ケガをしてから、気持ち的には相当難しかったんじゃない?
「難しいですね…。最初は何とか(ポストシーズンに)間に合わせたいと思っていましたけど、早く治したいという気持ちをもちろん持ちながら…でも、これだけは気持ちだけではどうにもならないことだったので…」
そんな梅野がこの日、契約更改交渉に臨み、現状維持でサインした。今季は開幕から主戦捕手として「チームの顔」になるはずだったが、8月のヤクルト戦で左尺骨を骨折して戦線を離脱。CS、日本シリーズ中のカムバックを目指して、本人曰く「色んな場所で治療した」そうだが、結果的には、間に合わなかった。日本シリーズは第6、7戦でベンチ入りし、仲間とともに歓喜の輪に加わったわけだけど、そりゃ消化不良の23年だったに違いない。
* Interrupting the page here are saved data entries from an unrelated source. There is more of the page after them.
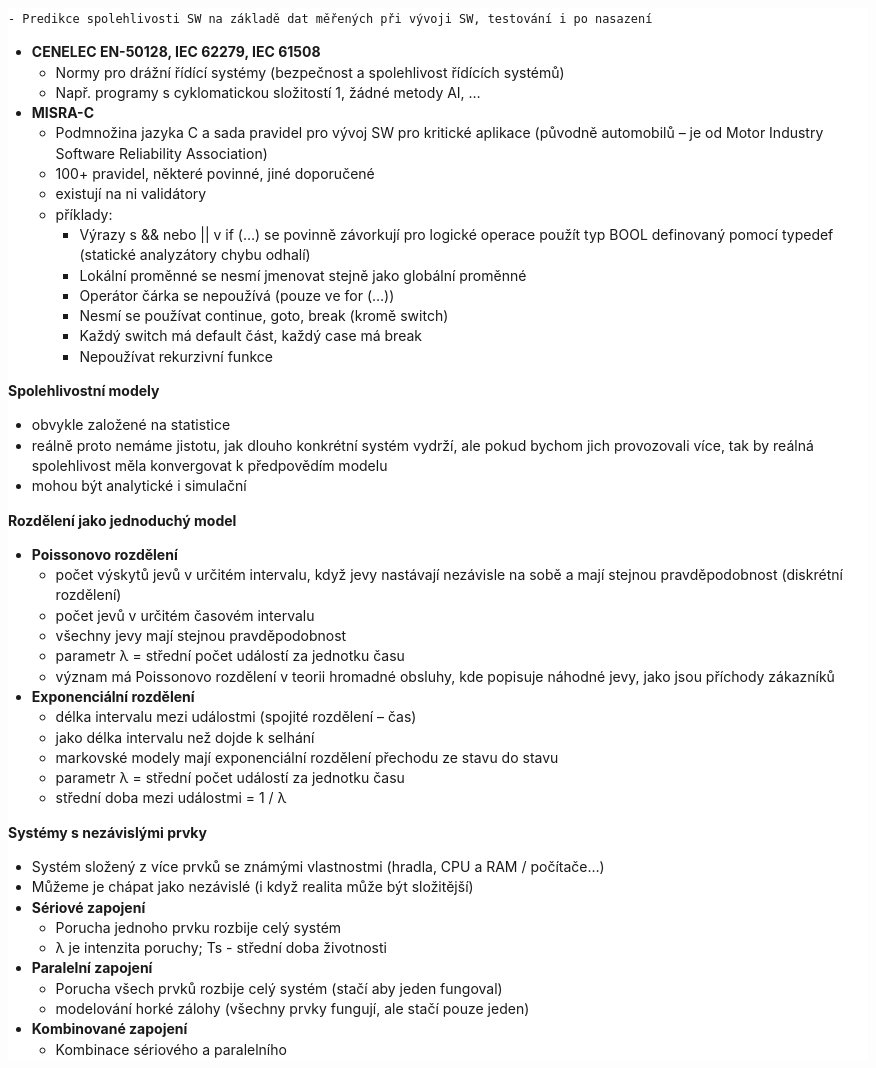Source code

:     - Predikce spolehlivosti SW na základě dat měřených při vývoji SW, testování i po nasazení
- **CENELEC EN-50128, IEC 62279, IEC 61508**
  - Normy pro drážní řídící systémy (bezpečnost a spolehlivost řídících systémů)
  - Např. programy s cyklomatickou složitostí 1, žádné metody AI, …
- **MISRA-C**
  - Podmnožina jazyka C a sada pravidel pro vývoj SW pro kritické aplikace (původně automobilů – je od
    Motor Industry Software Reliability Association)
  - 100+ pravidel, některé povinné, jiné doporučené
  - existují na ni validátory
  - příklady:
    - Výrazy s && nebo || v if (…) se povinně závorkují pro logické operace použít typ BOOL
      definovaný pomocí typedef (statické analyzátory chybu odhalí)
    - Lokální proměnné se nesmí jmenovat stejně jako globální proměnné
    - Operátor čárka se nepoužívá (pouze ve for (…))
    - Nesmí se používat continue, goto, break (kromě switch)
    - Každý switch má default část, každý case má break
    - Nepoužívat rekurzivní funkce
    
    
**Spolehlivostní modely**
- obvykle založené na statistice
- reálně proto nemáme jistotu, jak dlouho konkrétní systém vydrží, ale pokud bychom jich provozovali více, tak by
  reálná spolehlivost měla konvergovat k předpovědím modelu
- mohou být analytické i simulační

**Rozdělení jako jednoduchý model**
- **Poissonovo rozdělení**
  - počet výskytů jevů v určitém intervalu, když jevy nastávají nezávisle na sobě a mají stejnou
    pravděpodobnost (diskrétní rozdělení)
  - počet jevů v určitém časovém intervalu
  - všechny jevy mají stejnou pravděpodobnost
  - parametr λ = střední počet událostí za jednotku času
  - význam má Poissonovo rozdělení v teorii hromadné obsluhy, kde popisuje náhodné jevy, jako jsou příchody
   zákazníků
- **Exponenciální rozdělení** 
  - délka intervalu mezi událostmi (spojité rozdělení – čas)
  - jako délka intervalu než dojde k selhání
  - markovské modely mají exponenciální rozdělení přechodu ze stavu do stavu
  - parametr λ = střední počet událostí za jednotku času
  - střední doba mezi událostmi = 1 / λ

**Systémy s nezávislými prvky**
- Systém složený z více prvků se známými vlastnostmi (hradla, CPU a RAM / počítače…)
- Můžeme je chápat jako nezávislé (i když realita může být složitější)
- **Sériové zapojení**
   - Porucha jednoho prvku rozbije celý systém
   - λ je intenzita poruchy; Ts - střední doba životnosti
- **Paralelní zapojení**
   - Porucha všech prvků rozbije celý systém (stačí aby jeden
     fungoval)
   - modelování horké zálohy (všechny prvky fungují, ale stačí pouze jeden)
- **Kombinované zapojení**
   - Kombinace sériového a paralelního
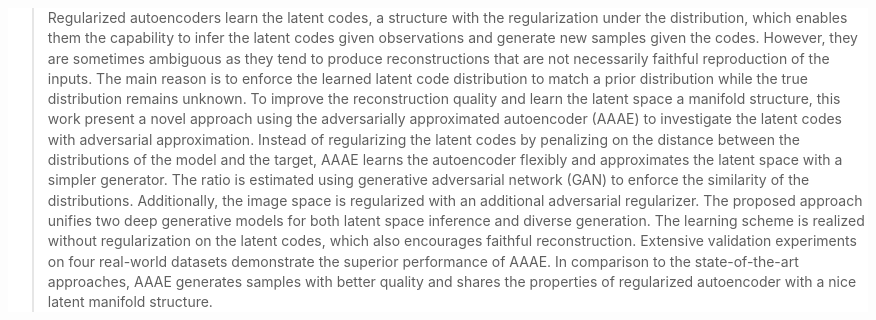 >  Regularized autoencoders learn the latent codes, a structure with the regularization under the distribution, which enables them the capability to infer the latent codes given observations and generate new samples given the codes. However, they are sometimes ambiguous as they tend to produce reconstructions that are not necessarily faithful reproduction of the inputs. The main reason is to enforce the learned latent code distribution to match a prior distribution while the true distribution remains unknown. To improve the reconstruction quality and learn the latent space a manifold structure, this work present a novel approach using the adversarially approximated autoencoder (AAAE) to investigate the latent codes with adversarial approximation. Instead of regularizing the latent codes by penalizing on the distance between the distributions of the model and the target, AAAE learns the autoencoder flexibly and approximates the latent space with a simpler generator. The ratio is estimated using generative adversarial network (GAN) to enforce the similarity of the distributions. Additionally, the image space is regularized with an additional adversarial regularizer. The proposed approach unifies two deep generative models for both latent space inference and diverse generation. The learning scheme is realized without regularization on the latent codes, which also encourages faithful reconstruction. Extensive validation experiments on four real-world datasets demonstrate the superior performance of AAAE. In comparison to the state-of-the-art approaches, AAAE generates samples with better quality and shares the properties of regularized autoencoder with a nice latent manifold structure. 
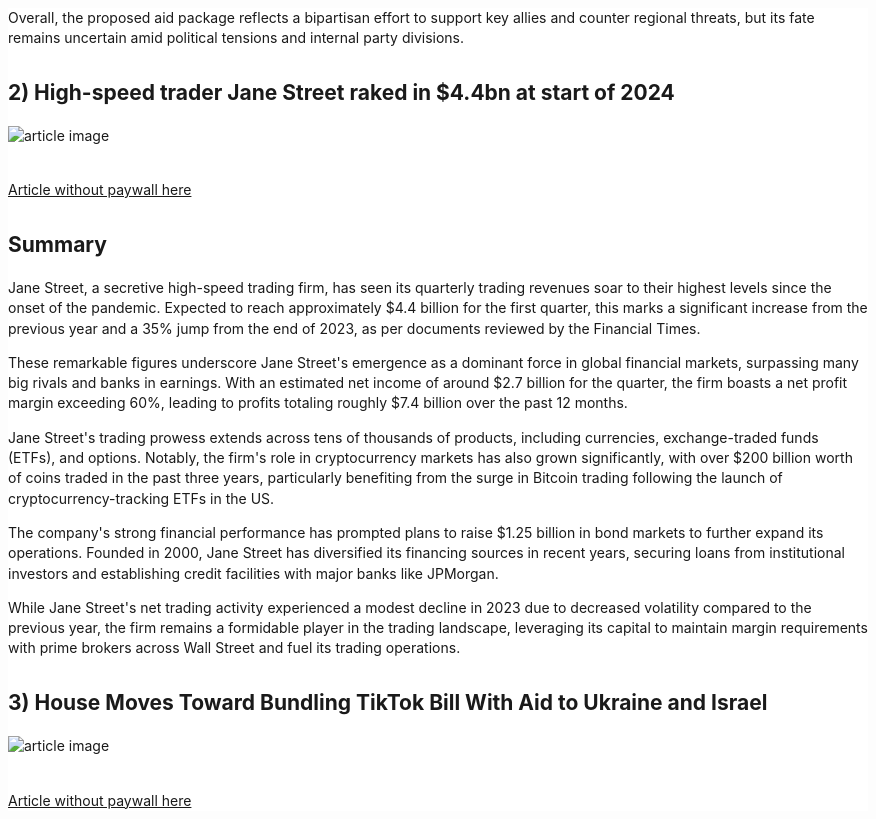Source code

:Overall, the proposed aid package reflects a bipartisan effort to support key allies and counter regional threats, but its fate remains uncertain amid political tensions and internal party divisions.

## 2) High-speed trader Jane Street raked in $4.4bn at start of 2024

<img alt="article image" src="/images/blog_imgs/jane-street.webp"/>

<br/>
<br/>

<a href="https://www.archivebuttons.com/articles?article=https://www.ft.com/content/7bdd0bc1-5284-4d52-93aa-ddfb609b0bd6">Article without paywall here</a>

## Summary

Jane Street, a secretive high-speed trading firm, has seen its quarterly trading revenues soar to their highest levels since the onset of the pandemic. Expected to reach approximately $4.4 billion for the first quarter, this marks a significant increase from the previous year and a 35% jump from the end of 2023, as per documents reviewed by the Financial Times.

These remarkable figures underscore Jane Street's emergence as a dominant force in global financial markets, surpassing many big rivals and banks in earnings. With an estimated net income of around $2.7 billion for the quarter, the firm boasts a net profit margin exceeding 60%, leading to profits totaling roughly $7.4 billion over the past 12 months.

Jane Street's trading prowess extends across tens of thousands of products, including currencies, exchange-traded funds (ETFs), and options. Notably, the firm's role in cryptocurrency markets has also grown significantly, with over $200 billion worth of coins traded in the past three years, particularly benefiting from the surge in Bitcoin trading following the launch of cryptocurrency-tracking ETFs in the US.

The company's strong financial performance has prompted plans to raise $1.25 billion in bond markets to further expand its operations. Founded in 2000, Jane Street has diversified its financing sources in recent years, securing loans from institutional investors and establishing credit facilities with major banks like JPMorgan.

While Jane Street's net trading activity experienced a modest decline in 2023 due to decreased volatility compared to the previous year, the firm remains a formidable player in the trading landscape, leveraging its capital to maintain margin requirements with prime brokers across Wall Street and fuel its trading operations.

## 3) House Moves Toward Bundling TikTok Bill With Aid to Ukraine and Israel

<img alt="article image" src="/images/blog_imgs/tiktok.webp"/>

<br/>
<br/>

<a href="https://www.archivebuttons.com/articles?article=https://www.nytimes.com/2024/04/17/technology/tiktok-ban-ukraine-israel-aid.html">Article without paywall here</a>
グラウンドに戻りたい。マスクをかぶりたい。打ちたい。勝ちたい。貢献したい…。そんなジレンマ、鬱積したフラストレーションで、思い切り叫びたくなる夜だってあったかもしれない。
「考える時間も作れたし、来年に向けてコンディションを見つめて、ベストパフォーマンスができる体を作るだけです」
契約書にサインした後の会見で梅ちゃんが、それでも、ポジ要素のコメントに終始したのは、見ていて気持ち良かった。
さて、読者の関心事は来シーズンの起用法である。
「梅野でええんちゃうの?ゴールデングラブとか、みんなが認めた賞なわけやから。そら、総合的にワンバンとか、盗塁刺すとか、肩とか、色んなのを含めて選ばれてるわけやんか。そういう選手はやっぱり使わなあかんやろ」
これは昨秋の岡田彰布談話である。早々に「梅野=正捕手」を公表したわけだが、果たして来季はどうなるのか?
「レギュラーキャッチャーできるのが2人いてるので、これはまた、投手の兼ね合いとか、2人で143試合…。そういう形になると思います」
こちらは、先日ABC「newsおかえり」に出演した際の虎将のコメントである。
これで24年は梅野と坂本誠志郎の「併用」「W正捕手」でいくことが決まった…と書いて間違いない。とはいえ、両者は「自分が正捕手」だという矜持をきっと持ち続ける。プロだから。